As the new record’s title suggests, it is a slightly cleaner, clearer effort that lingers with each buzz of a guitar riff and granular cut of lyrics. Though Crutchfield says there’s a country influence in her vivid songwriting, borne of a love for Loretta Lynne and Tammy Wynette – “the scorned, sad, heartbroken,” as she puts it – she says her songwriting comes through an intuitive path. “It’s hard to even say where it comes from. It just comes from this weird place and space that just happens,” she says.
While American Weekend was, as Crutchfield says, “Sort of a time-and-place thing,” Cerulean Salt came together over a year and a half as she toured, as well as moved from Alabama to New York, then to West Philadelphia. She knew she wanted to move the project in a new direction with sparse additional instruments, so she and Spencer returned to Alabama in April, where they cut a version of the LP that was far too blown-out for their liking. Cerulean Salt came together months later in the basement of their Philadelphia home with the help of a few friends, including roommate Kyle Gilbride, who plays in the band Swearin’ along with Spencer and Crutchfield’s twin sister, Allison.

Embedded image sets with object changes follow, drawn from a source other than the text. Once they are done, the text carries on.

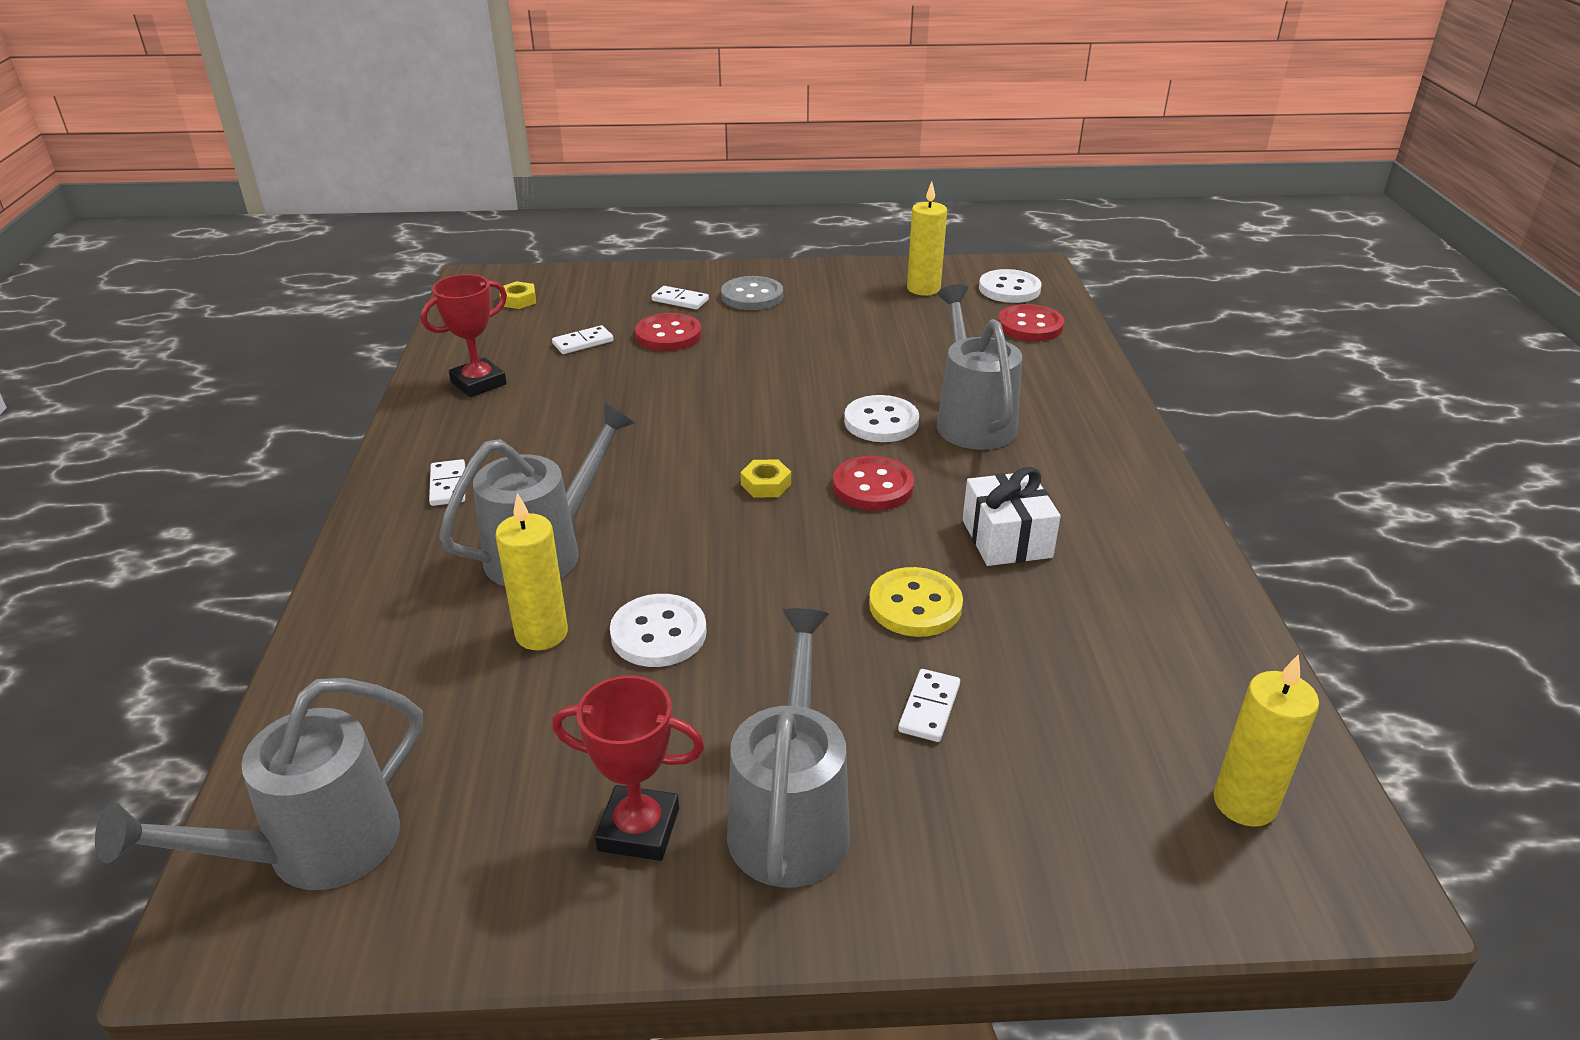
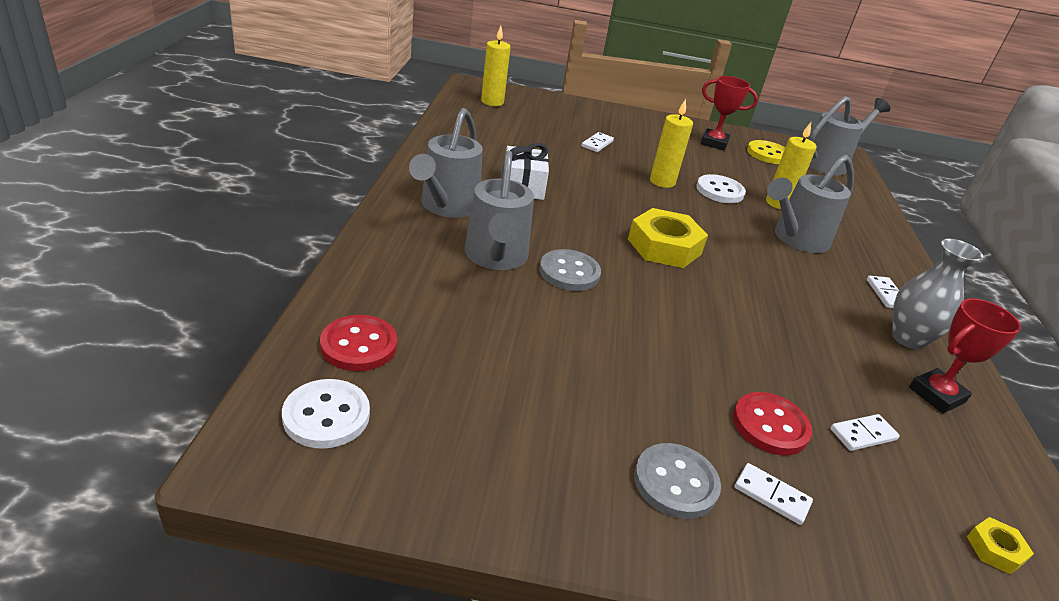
camera: 175 degrees left, 0 degrees up
(464, 432) = (908, 338): none -> grey vase
(766, 484) = (664, 247): yellow nut -> yellow nut, size x2.14
(791, 816) = (659, 134): grey watering can -> grey watering can (446, 207)
(873, 486) = (592, 229): red button -> none
(881, 422) = (569, 272): white button -> grey button
(915, 605) = (589, 173): yellow button -> yellow button (768, 154)
(923, 289) = (440, 444): yellow candle -> yellow candle (662, 182)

Cerulean Salt marks the latest turn in Crutchfield’s young, but already diverse, career. At age 13, she and Allison began practicing in their parents’ basement, which led to the formation of the rock group the Ackleys when they were 15, then the punk band P.S. Eliot about three years later. (They split in 2011.) Since, neither sister’s creativity has sputtered: Swearin’ released their hook-littered, self-titled debut last year, and along with the praise for Cerulean Salt and the increased attention around Waxahatchee at SXSW this year, Crutchfield has also turned her focus towards another project. She and Spencer are currently working on a new full-length for their other band, Great Thunder, a group rooted in Spencer’s love of “very glamorous, shambolic drug rock” that, as he puts it, “is a good excuse to do whatever we want.”
“I feel like after you’ve been writing songs for X amount of time, you start to get bored and it’s sort of a natural process, progressing and growing,” Crutchfield says. “But I mean, it’s all in the same neighborhood.” From her first scribbles in a notebook to Cerulean Salt, that area continues to expand.